- The Washington Times - Wednesday, July 15, 2020

Even though he presides over the state with the most novel coronavirus cases and deaths, New York Gov. Andrew Cuomo has taken a victory lap this week to trumpet his state’s success in fighting the infection.

“You know we went through hell and back, as you know in New York, but we went from having, Jimmy, the worst infection rate in the country—we now have the best infection rate,” said Mr. Cuomo in a Monday segment on NBC’s “The Tonight Show with Jimmy Fallon.” “So we really turned the corner.”

Earlier that day, he unveiled a poster called “New York Tough” that purported to chronicle the state’s saga in “pulling down the curve together,” featuring the shutdown, mask order, out-of-state ban, “the boyfriend cliff,” and gubernatorial quotes such as, “Wake up America! Forget the politics, get smart!”

“You don’t defeat a virus with politics. You defeat a virus with science and medicine,” he tweeted on Tuesday.

Mr.

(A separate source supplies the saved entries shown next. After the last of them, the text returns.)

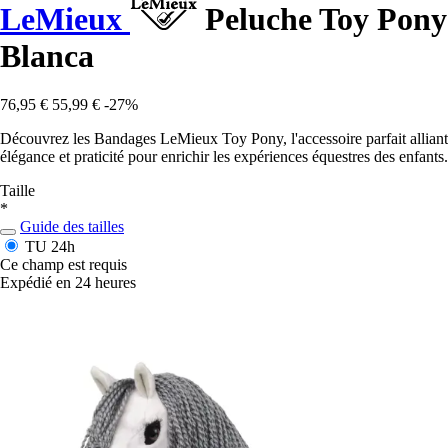
LeMieux
Peluche Toy Pony
Blanca
76,95 €
55,99 €
-27%
Découvrez les Bandages LeMieux Toy Pony, l'accessoire parfait alliant
élégance et praticité pour enrichir les expériences équestres des enfants.
Taille
*
Guide des tailles
TU
24h
Ce champ est requis
Expédié en 24 heures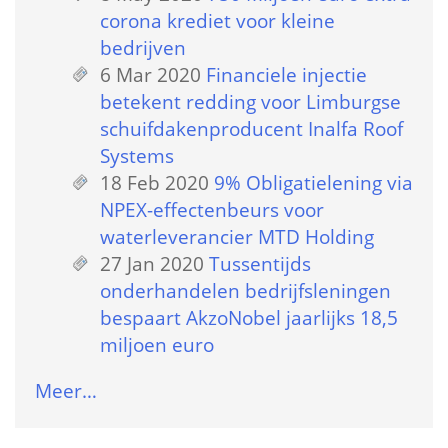
corona krediet voor kleine 
bedrijven
6 Mar 2020
 
Financiele injectie 
betekent redding voor Limburgse 
schuifdakenproducent Inalfa Roof 
Systems
18 Feb 2020
 
9% Obligatielening via 
NPEX-effectenbeurs voor 
waterleverancier MTD Holding
27 Jan 2020
 
Tussentijds 
onderhandelen bedrijfsleningen 
bespaart AkzoNobel jaarlijks 18,5 
miljoen euro
Meer…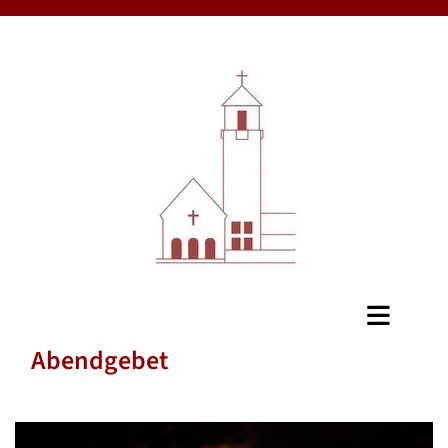
Abendgebet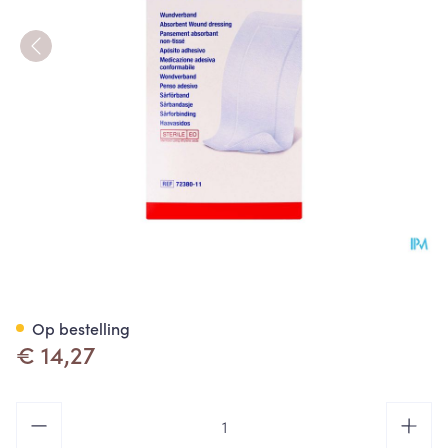
Leukomed Verband Steriel 10
Op bestelling
€ 14,27
Aantal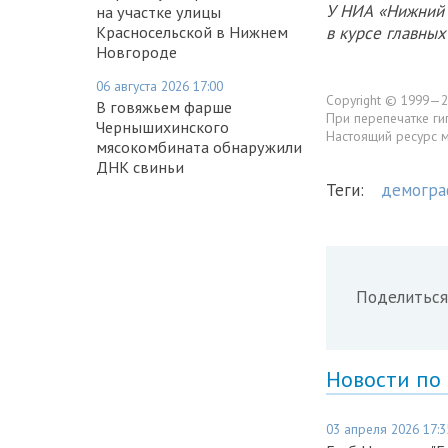
У НИА «Нижний 
на участке улицы
Красносельской в Нижнем
в курсе главны
Новгороде
06 августа 2026 17:00
Copyright © 1999—2
В говяжьем фарше
При перепечатке ги
Чернышихинского
Настоящий ресурс 
мясокомбината обнаружили
ДНК свиньи
Теги:
демогра
Поделиться
Новости по
03 апреля 2026 17:3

Cuomo also scolded other states for what he described as reopening too soon. “You had the other states rush to reopen like there was no problem, but there was a problem,” he said.

“You had to be smart. You had to get it under control. You had to do what we did,” said Mr. Cuomo. “You had to close down. People had to take precautions wearing the mask, right? We were the first state to say you had to wear a mask. You had to get the virus down. And that’s what we did.”

That self-congratulatory tone met with a stunned reception on social media, where commentators were quick to point out that New York still has more COVID-19 cases at 407,875 than any other state, as well as 32,092 deaths, or more than twice the number of the next-highest state, New Jersey, with 15,582.

On a per-capita basis, New York has notched 2,097 cases per 100,000 people, the highest in the nation, and 165 deaths per 100,000, second only to New Jersey with 175 deaths, as shown on the New York Times coronavirus map.

“Your inaction and infighting with the Mayor caused thousands of deaths,” progressive activist Shaun King tweeted. “Nearly every expert in the nation says had you acted sooner it could’ve saved nearly 10,000 lives. That you think it’s time for posters touting your ‘success’ is troubling.”

Some of the harshest criticism came from an unexpected source: CNN, where Mr. Cuomo’s brother Chris Cuomo hosts a show.

“NY state has lost more than 32,000 lives to COVID-19,” tweeted CNN host Jake Tapper. “So while it’s great that the numbers have gone down, it’s perplexing to see crowing, Cuomo going on Fallon, etc. No other state has lost as many lives, not even close. New Jersey is next with 17,000+.”

Mr. Tapper added: “Yes, this has been a major challenge for every leader, but New York’s leaders do not have a success story to tell. It’s been about missteps and late actions.”



The Democrat has been hotly criticized for his March 25 order requiring nursing homes to admit elderly test-positive patients, which he reversed May 10. In a report, the state argued that infected home workers were to blame for the deadly spread, while some experts in the field who spoke to the Associated Press said otherwise.

“They really need to own the fact that they made a mistake, that it was never right to send COVID patients into nursing homes and that people died because of it,” Dr. Michael Wasserman, president of the California Association of Long Term Care Medicine, told the AP.

In his interview with Mr. Fallon, the governor took numerous shots at President Trump, saying that he was “basically denying that the virus existed,” although the president closed off travel on Jan. 31 from China, where the virus originated.

Mr. Cuomo also waited until March 20, after California and Washington, to impose a stay-at-home order, as reported by the New York Times in an April 8 story, “How Delays and Unheeded Warnings Hindered New York’s Virus Fight.”

In his NBC interview, Mr. Cuomo said, “it wasn’t easy.”

“But look, long-term, it turned out better,” he said. “We’ve been open now for about two months as a state. And we have the infection rate way down low.”